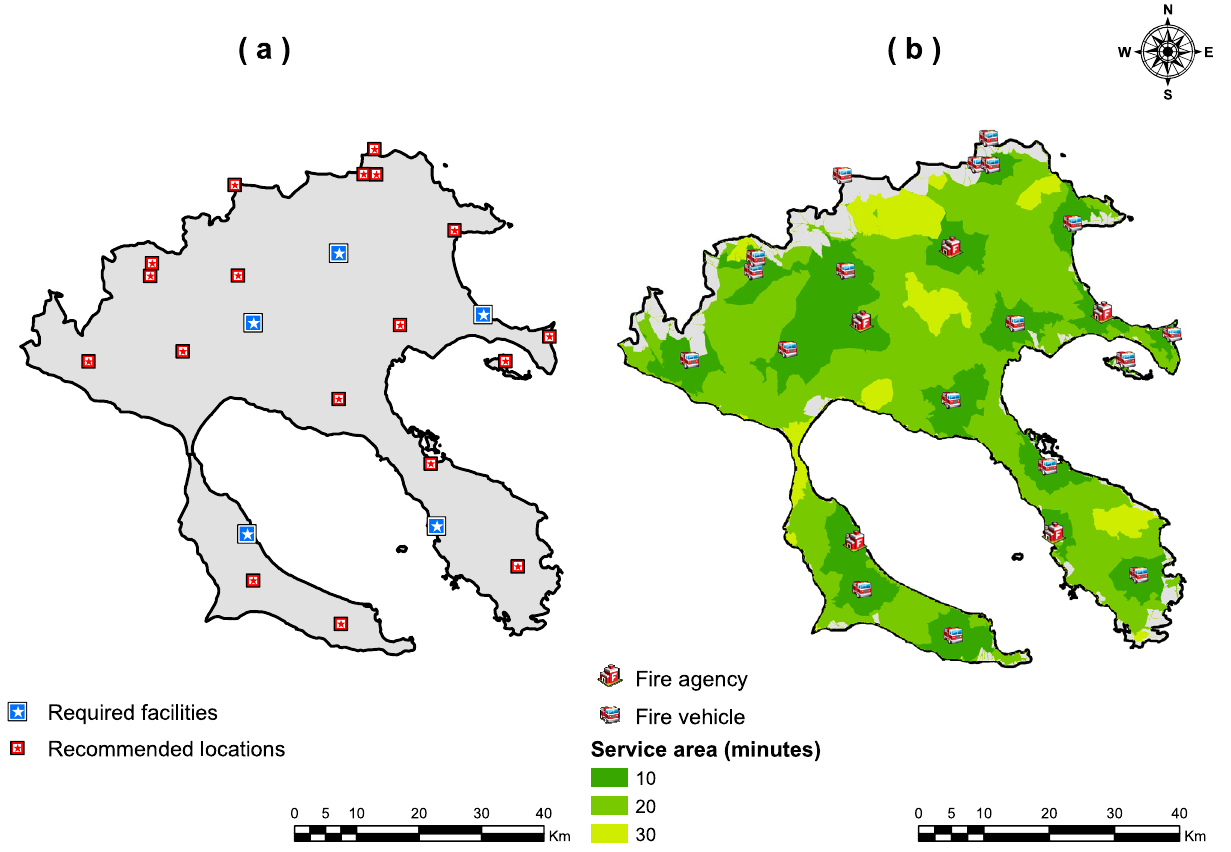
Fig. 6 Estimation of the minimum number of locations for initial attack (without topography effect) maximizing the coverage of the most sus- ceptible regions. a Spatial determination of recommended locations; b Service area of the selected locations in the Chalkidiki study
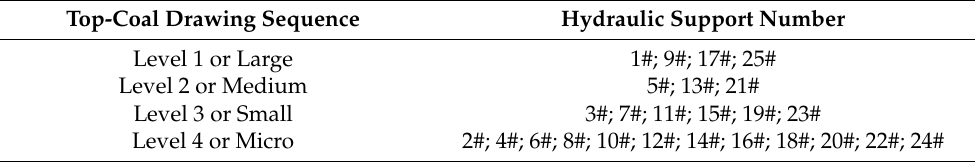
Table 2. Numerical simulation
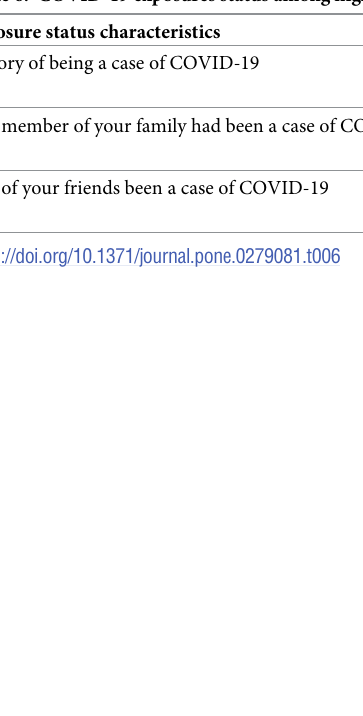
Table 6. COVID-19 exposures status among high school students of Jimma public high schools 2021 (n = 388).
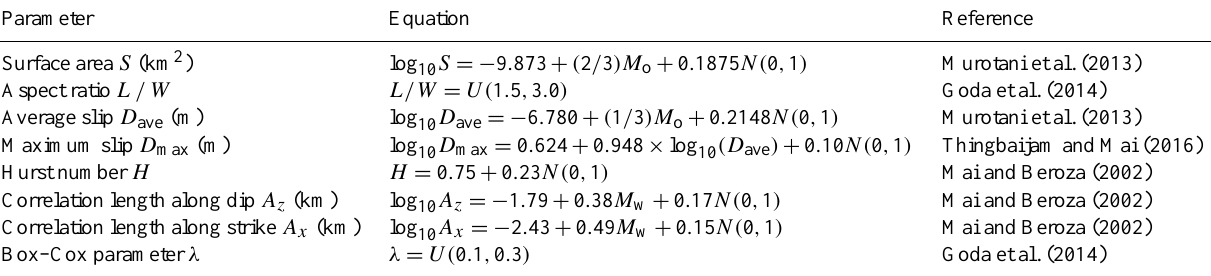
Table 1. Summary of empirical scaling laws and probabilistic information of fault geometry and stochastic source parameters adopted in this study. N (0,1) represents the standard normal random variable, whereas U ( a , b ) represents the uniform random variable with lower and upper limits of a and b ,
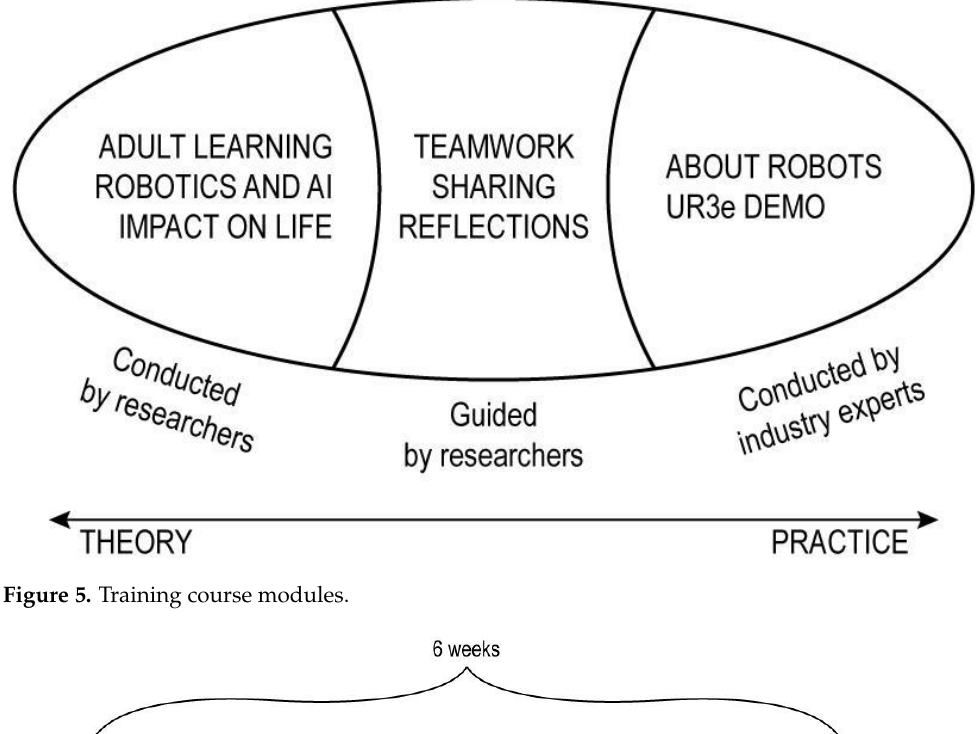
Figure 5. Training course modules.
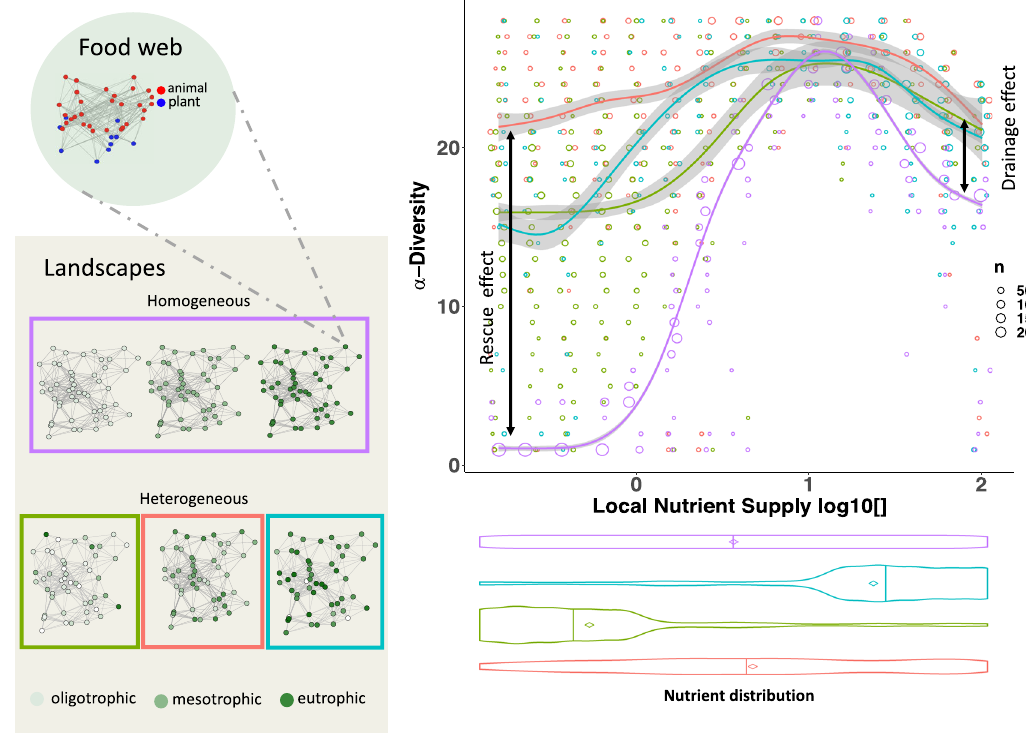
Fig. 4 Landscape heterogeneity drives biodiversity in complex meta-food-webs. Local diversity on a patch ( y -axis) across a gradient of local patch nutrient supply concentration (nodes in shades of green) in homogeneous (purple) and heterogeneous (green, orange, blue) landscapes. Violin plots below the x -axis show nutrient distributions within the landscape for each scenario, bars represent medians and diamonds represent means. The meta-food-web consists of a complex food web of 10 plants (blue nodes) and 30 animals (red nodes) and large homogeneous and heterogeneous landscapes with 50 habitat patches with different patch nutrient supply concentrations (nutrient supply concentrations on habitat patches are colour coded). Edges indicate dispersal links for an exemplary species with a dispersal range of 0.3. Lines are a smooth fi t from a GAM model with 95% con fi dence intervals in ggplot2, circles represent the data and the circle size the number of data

....

Starting at the first line of the records above, set down each line exactly through the one that holds "Table 6. COVID-19". Omit pictures.

Fig. 6 Estimation of the minimum number of locations for initial attack (without topography effect) maximizing the coverage of the most sus- ceptible regions. a Spatial determination of recommended locations; b Service area of the selected locations in the Chalkidiki study
Table 2. Numerical simulation
Table 6. COVID-19 exposures status among high school students of Jimma public high schools 2021 (n = 388).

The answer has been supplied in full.